_Study material_:
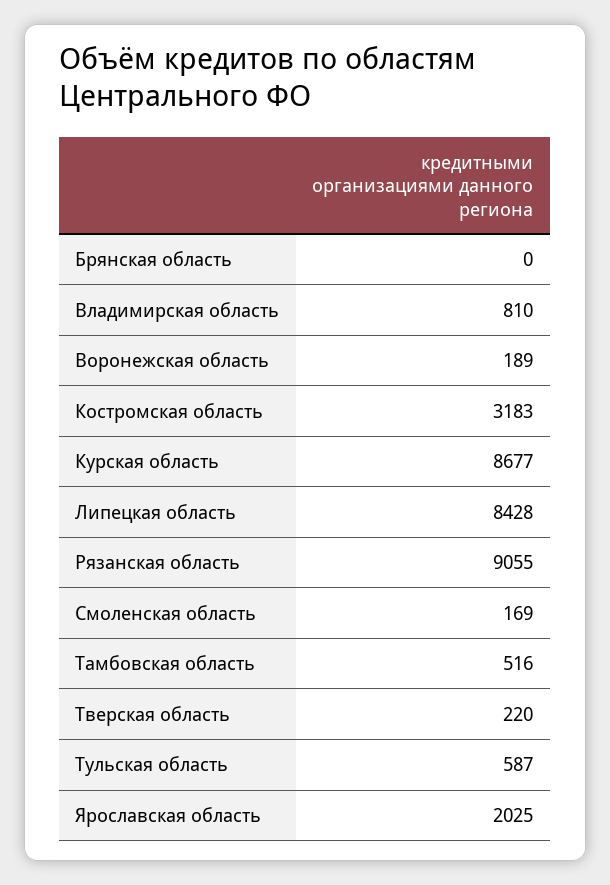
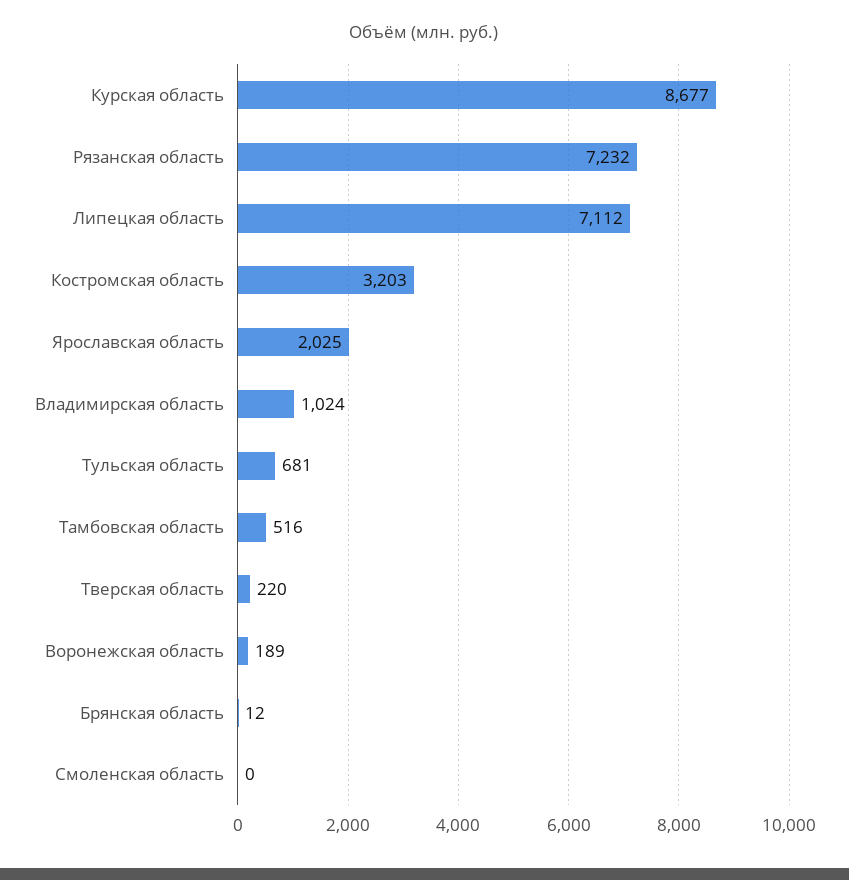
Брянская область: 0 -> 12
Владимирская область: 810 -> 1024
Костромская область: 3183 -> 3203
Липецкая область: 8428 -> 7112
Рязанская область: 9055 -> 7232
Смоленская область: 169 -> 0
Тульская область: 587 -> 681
* * *
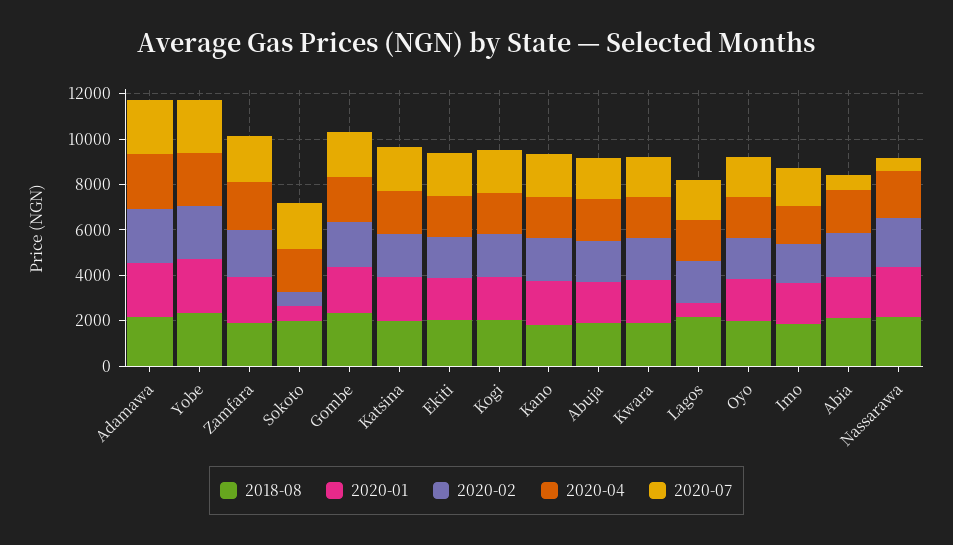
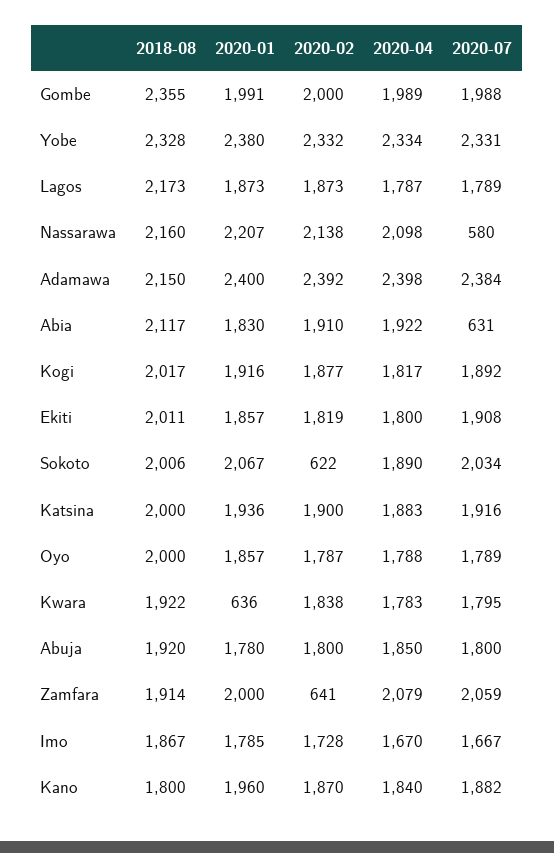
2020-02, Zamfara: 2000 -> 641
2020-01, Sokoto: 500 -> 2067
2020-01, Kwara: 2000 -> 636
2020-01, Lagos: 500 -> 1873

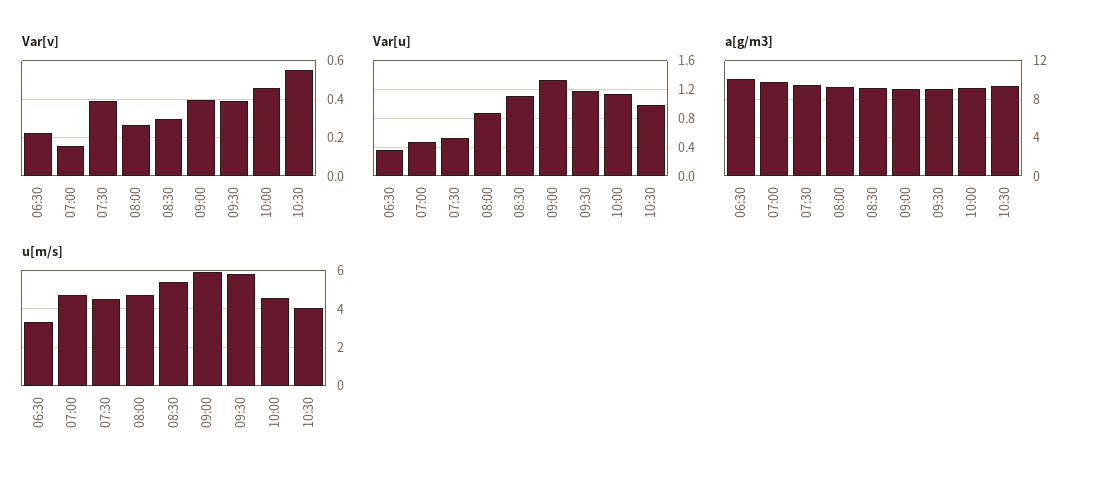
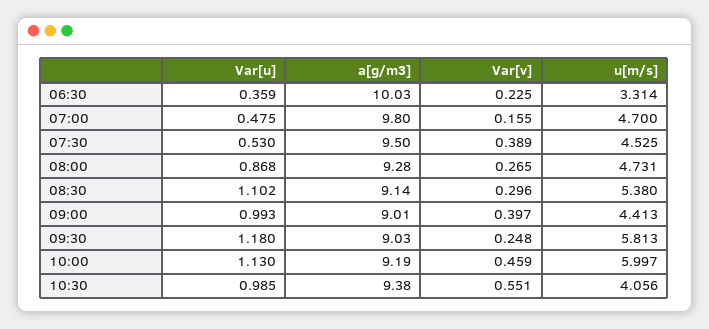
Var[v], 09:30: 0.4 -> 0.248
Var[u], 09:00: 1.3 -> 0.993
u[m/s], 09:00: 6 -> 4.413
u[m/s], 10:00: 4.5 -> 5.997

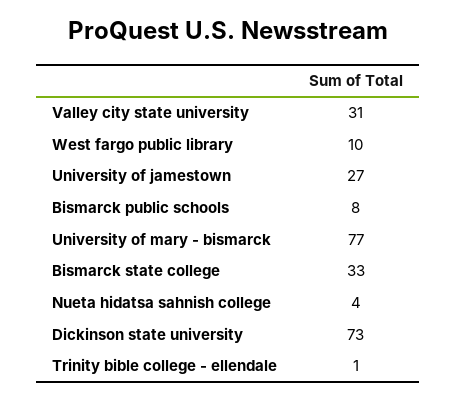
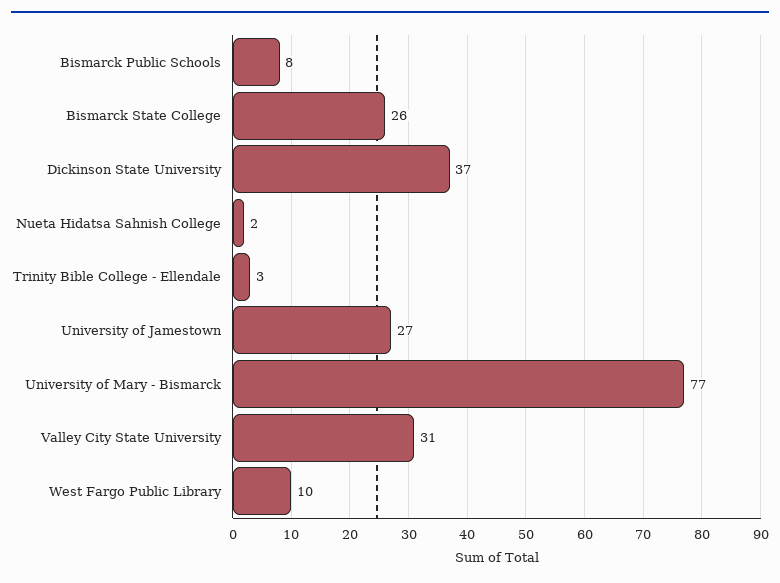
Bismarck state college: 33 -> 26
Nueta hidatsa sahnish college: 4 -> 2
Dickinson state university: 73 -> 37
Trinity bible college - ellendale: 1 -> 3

_Exercise instructions_:
Spot the lines above that mention "college" and copy them.

_Answer box_:
Bismarck state college: 33 -> 26
Nueta hidatsa sahnish college: 4 -> 2
Trinity bible college - ellendale: 1 -> 3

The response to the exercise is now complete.